My new gastro doc is going to start me on samples of a certain GI motility drug. I don’t remember the name of it. It’ll supposedly help me with my gastroparesis (delayed stomach emptying) and also my chronic constipation, which was made worse by Seroquel.
I could only eat a third of my dinner, last night, because my stomach was apparently still full from lunch. I was feeling really ill, too, like sickly from trying to eat dinner.
But this drug should help move things along! I’m excited.
so tomorrow’s goal is get front porch clean, living room and kitchen clean, and lastly bathroom clean. that’s enough cleaning for one day. my caseworker is coming by on friday so i have a little incentive to clean.
took 1500mg of niacin today, i haven’t flushed yet, but i feel it coming on. sometimes i flush quickly, other time i wait 90 minutes and then flush after i think nothing will happen. i read 1500mg of niacin can raise testosterone so i will try it. it also helps with cholesterol.
my niece got her pedicure now she is away getting a spray on tan haha, she lives in arizona but never goes outside apparently because i am darker than her, or maybe she peels easy idk, spray on tans are funny to me.
Dad and I brought some old windows to the transfer station and then cleaned a cabin. I’m not doing anything tomorrow. Heard voices today mixed in with sound. It’s not the worst thing but it means I have to watch my stress levels. I’m not necessarily stressed so not a huge concern atm.
May go back to the store for a bone in ham on sale. I want sandwich supplies and homemade split pea soup for something different.
Gonna clean up my living area. Do dishes tonight. Hopefully shower and possibly shave beforehand.

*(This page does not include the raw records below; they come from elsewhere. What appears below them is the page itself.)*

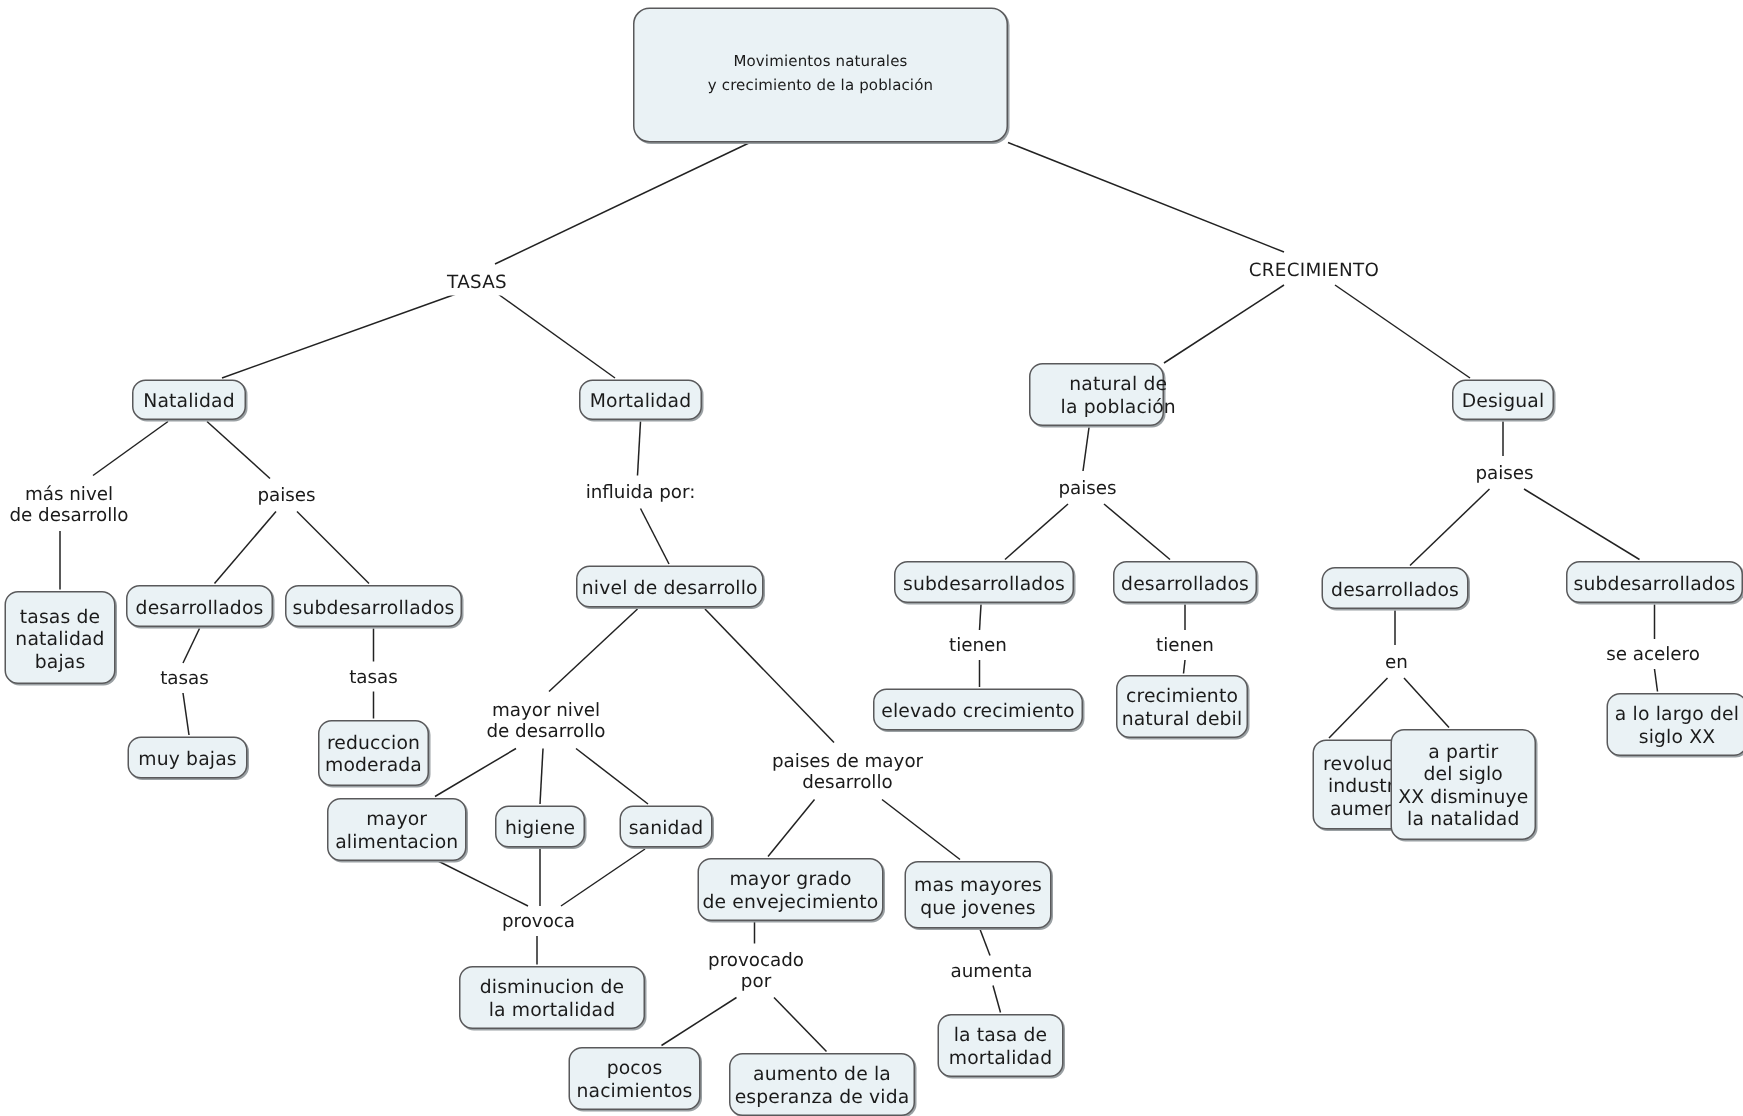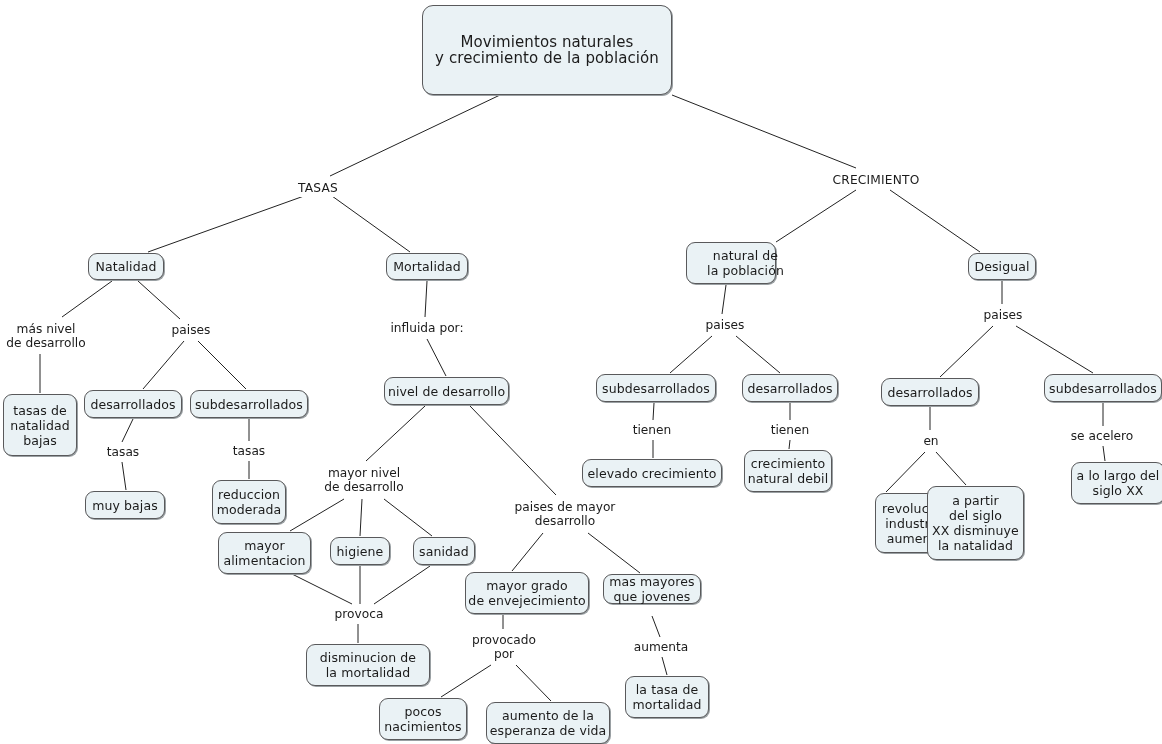--- a/index.html
+++ b/index.html
@@ -39,21 +39,21 @@
     text-align: center;
     color: #1b1b1b;
     font-size: 12.5px;
     line-height: 15px;
     white-space: pre;
     padding: 2px 6px;
     letter-spacing: 0.1px;
   }
   .node.root {
     border-radius: 11px;
-    font-size: 15px;
+    font-size: 10px;
     line-height: 16px;
   }
   .linklabel {
     position: absolute;
     box-sizing: border-box;
     text-align: center;
     color: #1b1b1b;
     font-size: 12.2px;
     line-height: 14.5px;
     white-space: pre;
@@ -139,21 +139,21 @@
 moderada</div>
       <div class="node" style="left: 384px; top: 377px; width: 125px; height: 28px;">nivel de desarrollo</div>
       <div class="node" style="left: 218px; top: 532px; width: 93px; height: 42px;">mayor
 alimentacion</div>
       <div class="node" style="left: 330px; top: 537px; width: 60px; height: 28px;">higiene</div>
       <div class="node" style="left: 413px; top: 537px; width: 62px; height: 28px;">sanidad</div>
       <div class="node" style="left: 306px; top: 644px; width: 124px; height: 42px;">disminucion de
 la mortalidad</div>
       <div class="node" style="left: 441px; top: 572px; width: 124px; height: 42px; margin-left: 24px;">mayor grado
 de envejecimiento</div>
-      <div class="node" style="left: 603px; top: 574px; width: 98px; height: 30px;">mas mayores
+      <div class="node" style="left: 603px; top: 574px; width: 98px; height: 45px;">mas mayores
 que jovenes</div>
       <div class="node" style="left: 379px; top: 698px; width: 88px; height: 42px;">pocos
 nacimientos</div>
       <div class="node" style="left: 486px; top: 702px; width: 124px; height: 42px;">aumento de la
 esperanza de vida</div>
       <div class="node" style="left: 625px; top: 676px; width: 84px; height: 42px;">la tasa de
 mortalidad</div>
       <div class="node" style="left: 596px; top: 374px; width: 120px; height: 28px;">subdesarrollados</div>
       <div class="node" style="left: 742px; top: 374px; width: 96px; height: 28px;">desarrollados</div>
       <div class="node" style="left: 582px; top: 459px; width: 140px; height: 28px;">elevado crecimiento</div>

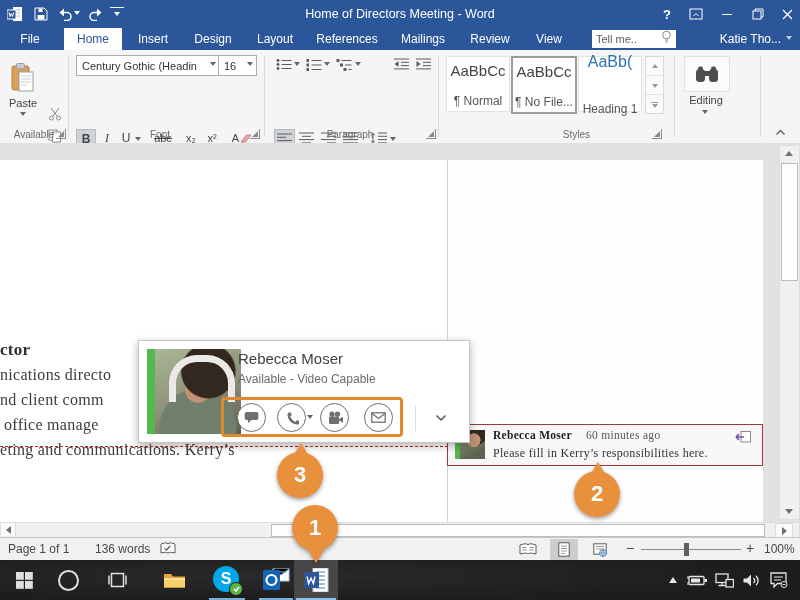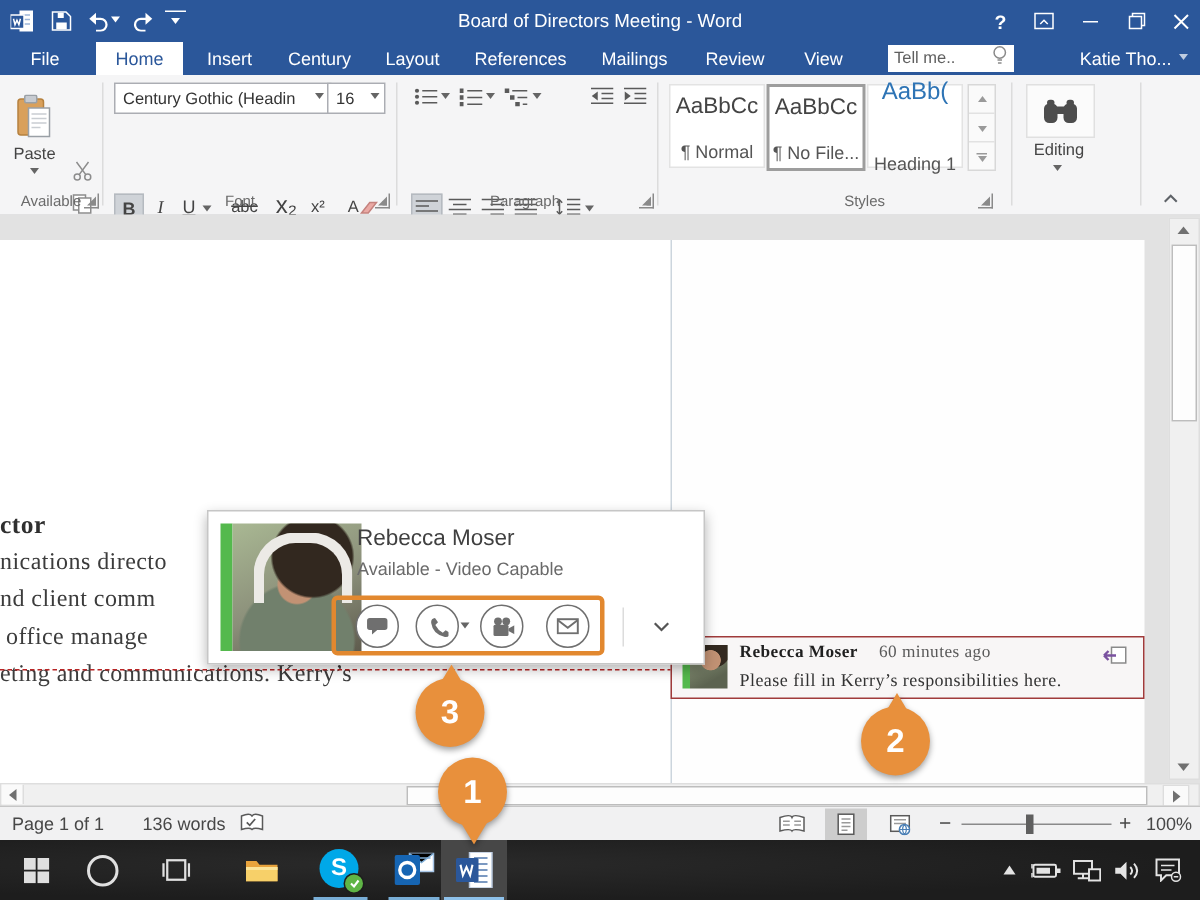--- a/index.html
+++ b/index.html
@@ -94,21 +94,21 @@
     </span>
     <span class="abs flexc" style="left:86px;top:5px;width:20px;height:18px;">
       <svg width="15" height="13">
           <path d="M11 4.5 h-6 a4 4 0 0 0 0 8 h3" fill="none" stroke="#fff" stroke-width="1.5"></path>
           <path d="M8 0.5 L12.5 4.5 L8 8.5 z" fill="#fff"></path>
         </svg>
     </span>
     <span class="abs flexc" style="left:110px;top:7px;width:14px;height:14px;border-top:1px solid #fff;">
       <span class="car w"></span>
     </span>
-    <div class="abs" style="left:0;top:0;width:800px;height:28px;display:flex;align-items:center;justify-content:center;font-size:12.5px;pointer-events:none;">Board of Directors Meeting - Word</div>
+    <div class="abs" style="left:0;top:0;width:800px;height:28px;display:flex;align-items:center;justify-content:center;font-size:12.5px;pointer-events:none;">Home of Directors Meeting - Word</div>
     <span class="abs flexc" style="left:655px;top:0;width:24px;height:28px;font-size:13px;font-weight:bold;">?</span>
     <span class="abs flexc" style="left:683px;top:0;width:26px;height:28px;">
       <svg width="14" height="12">
           <rect x="1" y="1" width="12" height="10" fill="none" stroke="#fff"></rect>
           <path d="M4.5 8 L7 5.5 L9.5 8" fill="none" stroke="#fff"></path>
         </svg>
     </span>
     <span class="abs flexc" style="left:713px;top:0;width:28px;height:28px;">
       <span style="display:inline-block;width:10px;height:1px;background:#fff;"></span>
     </span>
@@ -122,21 +122,21 @@
       <svg width="11" height="11">
           <path d="M1 1 L10 10 M10 1 L1 10" stroke="#fff" stroke-width="1.3"></path>
         </svg>
     </span>
   </div>
 
   <div class="abs" id="tabrow">
     <div class="tab" style="left:8px;width:44px;">File</div>
     <div class="tab active" style="left:64px;width:58px;">Home</div>
     <div class="tab" style="left:128px;width:50px;">Insert</div>
-    <div class="tab" style="left:186px;width:54px;">Century</div>
+    <div class="tab" style="left:186px;width:54px;">Design</div>
     <div class="tab" style="left:248px;width:54px;">Layout</div>
     <div class="tab" style="left:310px;width:74px;">References</div>
     <div class="tab" style="left:392px;width:62px;">Mailings</div>
     <div class="tab" style="left:462px;width:56px;">Review</div>
     <div class="tab" style="left:526px;width:46px;">View</div>
     <div class="abs" style="left:592px;top:2px;width:84px;height:18px;background:#fff;display:flex;align-items:center;padding:0 4px;box-sizing:border-box;">
       <span style="flex:1;font-size:11px;color:#5f5f5f;">Tell me..</span>
       <span><svg width="11" height="14">
             <circle cx="5.5" cy="5" r="3.8" fill="none" stroke="#8a8a8a"></circle>
             <path d="M4 10 h3 M4.3 12 h2.4" stroke="#8a8a8a"></path>
@@ -198,21 +198,21 @@
     </div>
     <div class="combo" style="left:218px;top:5px;width:32px;height:19px;padding-left:5px;">
       <span style="flex:1;">16</span>
         <span class="car" style="margin-right:3px;"></span>
     </div>
     <span class="rbtn on" style="left:76px;top:79px;width:18px;height:18px;font-weight:bold;">B</span>
     <span class="rbtn" style="left:99px;top:79px;width:16px;height:18px;font-style:italic;font-family:'Liberation Serif',serif;">I</span>
     <span class="rbtn" style="left:118px;top:79px;width:16px;height:18px;text-decoration:underline;">U</span>
     <span class="abs car" style="left:135px;top:87px;"></span>
     <span class="rbtn" style="left:150px;top:79px;width:26px;height:18px;text-decoration:line-through;font-size:11px;">abc</span>
-    <span class="rbtn" style="left:182px;top:79px;width:18px;height:18px;font-size:16px;">x₂</span>
+    <span class="rbtn" style="left:182px;top:79px;width:18px;height:18px;font-size:11px;">x₂</span>
     <span class="rbtn" style="left:203px;top:79px;width:18px;height:18px;font-size:11px;">x²</span>
     <span class="rbtn" style="left:230px;top:79px;width:24px;height:18px;">
       <span style="font-size:11px;color:#444;">A</span>
       <svg width="13" height="12">
           <path d="M2 10 L7.5 3 L12 3 L6.5 10 Z" fill="#eaa9a4" stroke="#c4827e"></path>
         </svg>
     </span>
     <span class="rbtn" style="left:78px;top:101px;width:17px;height:18px;font-weight:bold;color:#4472c4;font-size:13px;">A</span>
     <span class="abs car" style="left:96px;top:109px;"></span>
     <span class="rbtn" style="left:108px;top:101px;width:20px;height:18px;flex-direction:column;">

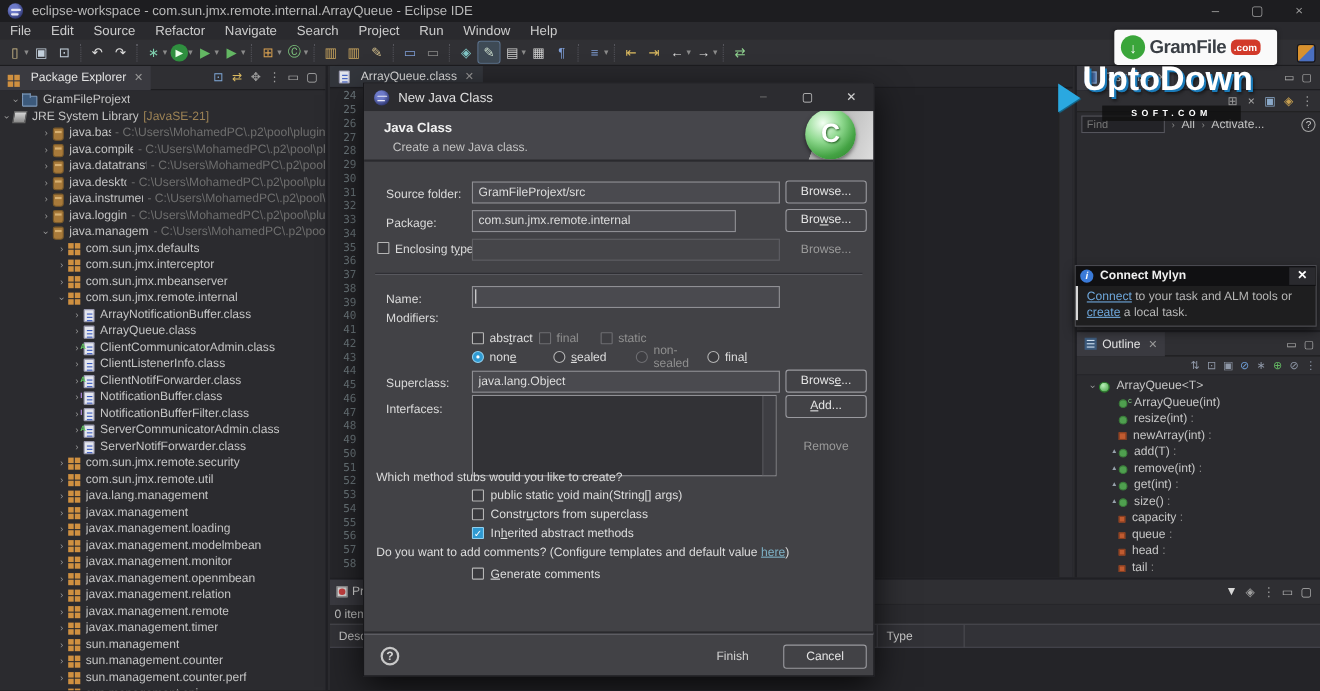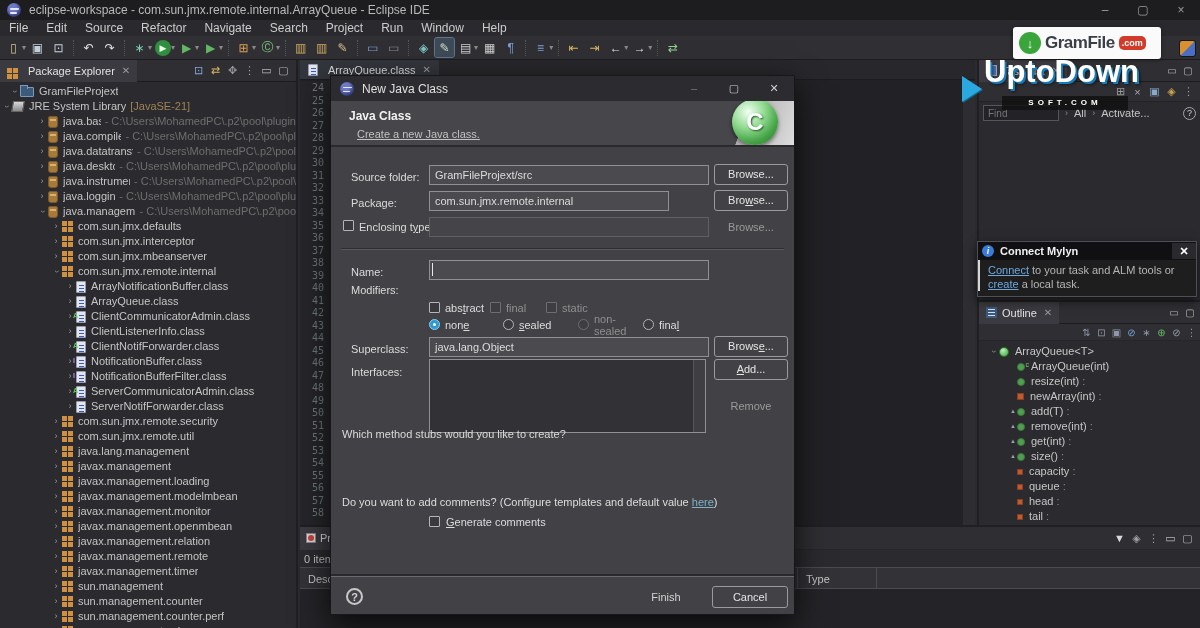--- a/index.html
+++ b/index.html
@@ -109,21 +109,21 @@
   
   .dialog { position:absolute; left:330px; top:75px; width:465px; height:540px; background:#424246; border:1px solid #17171a; box-shadow:0 10px 30px rgba(0,0,0,.75); z-index:50; font-size:11px; color:#dcdcdc; }
   .dlg-title { height:25px; background:#2c2c30; display:flex; align-items:center; font-size:12px; color:#e0e0e0; }
   .dlg-title .ecl-ico { margin:0 8px 0 9px; }
   .dlg-ctrl { width:40px; text-align:center; font-size:11px; color:#cfcfcf; }
   .dlg-ctrl.dim { color:#7a7a7a; }
   .dlg-banner { position:absolute; left:0; top:25px; width:463px; height:46px; background:#46464b; border-bottom:2px solid #2a2a2e; overflow:hidden; }
   .wedge { position:absolute; right:0; top:0; width:92px; height:46px; background:linear-gradient(110deg, rgba(0,0,0,0) 45%, #aeaeae 45.5%, #dedede 100%); }
   .cball { position:absolute; right:16px; top:-2px; width:46px; height:46px; border-radius:50%; background:radial-gradient(circle at 35% 28%, #f2fff2, #8fd98f 38%, #44a344 68%, #2a7a2a); display:flex; align-items:center; justify-content:center; color:#fff; font-weight:bold; font-size:24px; text-shadow:1px 1px 2px #1d5a1d; box-shadow:0 2px 4px rgba(0,0,0,.5); }
   .dlg-h1 { position:absolute; left:18px; top:33px; font-weight:bold; font-size:12px; color:#f2f2f2; }
-  .dlg-h2 { position:absolute; left:26px; top:52px; font-size:11px; color:#c2c2c2;text-decoration:underline; }
+  .dlg-h2 { position:absolute; left:26px; top:52px; font-size:11px; color:#c2c2c2; }
   .dl { position:absolute; left:20px; color:#dadada; }
   .dq { position:absolute; left:11px; color:#dadada; }
   .fld { position:absolute; left:98px; width:280px; height:20px; background:#4a4a4f; border:1px solid #8f8f94; color:#dcdcdc; font-size:11px; line-height:18px; padding:0 5px; white-space:nowrap; overflow:hidden; }
   .fld.dis { background:#454549; border-color:#5f5f64; }
   .btn { position:absolute; left:383px; width:74px; height:21px; border:1px solid #9a9a9f; border-radius:3px; background:#424246; color:#e4e4e4; text-align:center; line-height:19px; font-size:11px; }
   .btn-flat { position:absolute; left:383px; width:74px; height:21px; color:#9a9a9a; text-align:center; line-height:21px; font-size:11px; }
   .sep { position:absolute; left:10px; right:10px; height:1px; background:#2e2e32; box-shadow:0 1px 0 #58585e; }
   .mrow { position:absolute; left:98px; display:flex; align-items:center; height:15px; }
   .mrow .opt { display:flex; align-items:center; gap:5px; }
   .radio { width:11px; height:11px; border-radius:50%; border:1px solid #b5b5b5; flex:none; position:relative; background:#3a3a3e; }
@@ -751,20 +751,34 @@
     <span class="dl" style="top:267px">Superclass:</span>
     <div class="fld" style="top:261px">java.lang.Object</div>
     <div class="btn" style="top:260px">Brows<u>e</u>...</div>
 
     <span class="dl" style="top:290px">Interfaces:</span>
     <div class="iface-box"></div>
     <div class="btn" style="top:283px"><u>A</u>dd...</div>
     <div class="btn-flat" style="top:320px;color:#9a9a9a">Remove</div>
 
     <span class="dq" style="top:352px">Which method stubs would you like to create?</span>
+    <div class="stubs" id="stub-list">
+        <div class="stub-row">
+          <span class="cbx"></span>
+          <span>public static <u>v</u>oid main(String[] args)</span>
+        </div>
+        <div class="stub-row">
+          <span class="cbx"></span>
+          <span>Constr<u>u</u>ctors from superclass</span>
+        </div>
+        <div class="stub-row">
+          <span class="cbx on">✓</span>
+          <span>In<u>h</u>erited abstract methods</span>
+        </div>
+      </div>
 
     <span class="cmt">
       <span>Do you want to add comments? (Configure templates and default value </span><a href="#">here</a><span>)</span>
     </span>
     <div class="genrow stub-row" id="genrow">
         <span class="cbx"></span>
         <span><u>G</u>enerate comments</span>
       </div>
 
     <div class="dlg-foot-sep"></div>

mom is making spaghetti and garlic bread tonight, yum, and we may have a glass of red wine too. idk, i try not to drink more than once a week, and i had 3 beers while watching the football game on sunday. so maybe i won’t have any wine.
While I was in the store I had a horrible fantasy or whatever it’s called but I was about to do violence on a shopper. I truly felt angry at something that wasn’t real. Luckily I stopped myself but I’m sure my mouth was moving.
well one week til the road trip but i may not be able to go, for some reason mom wants to be gone 3 weeks instead of 2 weeks, and i have an injection on oct 7th, i don’t want to reschedule. i dont know why anyone would want a 3 week vacation anyhow. and i especially don’t want to stay with my sister and play with the little niece and nephew. o about my little niece she is in her first year of soccer and scored 2 goals in her first game. so i may not go, idk, it would be ok, just get a little lonely is all.